After an elongated, broad daylight gun and grenade fight on a busy street, Ngo and Shan break into a steeple chase down back streets jumping over objects and end up smashing through a huge stained glass window into church undergoing steeple renovations and that's when they stop horsing around and the church became a cross-fit site.
Ngo gleefully evilly whips out two balisong knives and savagely attacks Shan with twice as much slicing and dicing slashes than a master chef in a Hong Kong restaurant; he's become a human vegematic. Shan counters with gobs of generic overly used in most MMA style films takedown and grappling skills yet the camera choreo make these simple skills look complicated, exciting and entertaining to watch.
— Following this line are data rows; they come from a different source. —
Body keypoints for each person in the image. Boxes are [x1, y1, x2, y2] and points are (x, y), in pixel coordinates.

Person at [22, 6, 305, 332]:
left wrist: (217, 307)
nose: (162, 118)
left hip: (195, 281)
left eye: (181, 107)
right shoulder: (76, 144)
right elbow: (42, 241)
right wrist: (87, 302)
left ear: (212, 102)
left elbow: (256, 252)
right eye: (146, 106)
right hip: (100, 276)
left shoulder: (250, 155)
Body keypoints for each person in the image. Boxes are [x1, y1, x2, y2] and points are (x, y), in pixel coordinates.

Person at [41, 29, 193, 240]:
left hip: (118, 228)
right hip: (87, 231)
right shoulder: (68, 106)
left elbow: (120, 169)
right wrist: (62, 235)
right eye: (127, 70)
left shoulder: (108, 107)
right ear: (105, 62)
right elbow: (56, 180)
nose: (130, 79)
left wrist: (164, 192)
Then just as the rage of Ngo's knife attacks overwhelm Shan…
…SNAP! Shan whips out a concealed telescoping steel baton, the weapon he bedevilly used against the knife-toting Wu Jing from S.P.L. (2005) 15 years ago. Now he's up against two knives and this time, it's personal but not shot within the limitations of an alley, yet amid the wide expanse of a church, where the fight choreo and camera work panoramically broadens the horizon of the fight's visuals and sensibility. He also repeats that subtle glaring nod in honor of Lee.
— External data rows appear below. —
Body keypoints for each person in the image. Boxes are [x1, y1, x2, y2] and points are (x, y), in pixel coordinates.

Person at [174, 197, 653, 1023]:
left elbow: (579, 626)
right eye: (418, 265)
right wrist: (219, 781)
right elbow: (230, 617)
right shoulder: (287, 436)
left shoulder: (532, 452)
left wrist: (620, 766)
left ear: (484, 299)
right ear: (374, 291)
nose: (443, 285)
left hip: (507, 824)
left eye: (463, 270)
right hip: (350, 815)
Though the skills are delivered with rapid fire hysteria, the camera angles clearly show the singing steel madness of the weapons' connecting schwings and schtings. Bottom line, the movements are more chaotically clear and as fast as his S.P.L. version, which simply shows that even though Yen is almost 60, he's still got it.
So how did Chad Stahelski's Wick films in combo with Chan's Raging Fire share an unwitting grievous moment with Black Panther (BP)? Unbeknownst to many, BP's Chadwick Boseman and RF's Chan were struggling with life threatening cancer while shooting their respective films. We now know that neither of these fine champions of humanity complained about their suffering and sadly, they both succumbed to cancer.
In a respectful spiritual way, BP's fight choreographer Clayton Barber, Chad's Wick choreography style, and Yen's fighting MO are all cut from the same fight choreo cloth. I'm honored to share that I've worked with all three of these dynamic martial artists.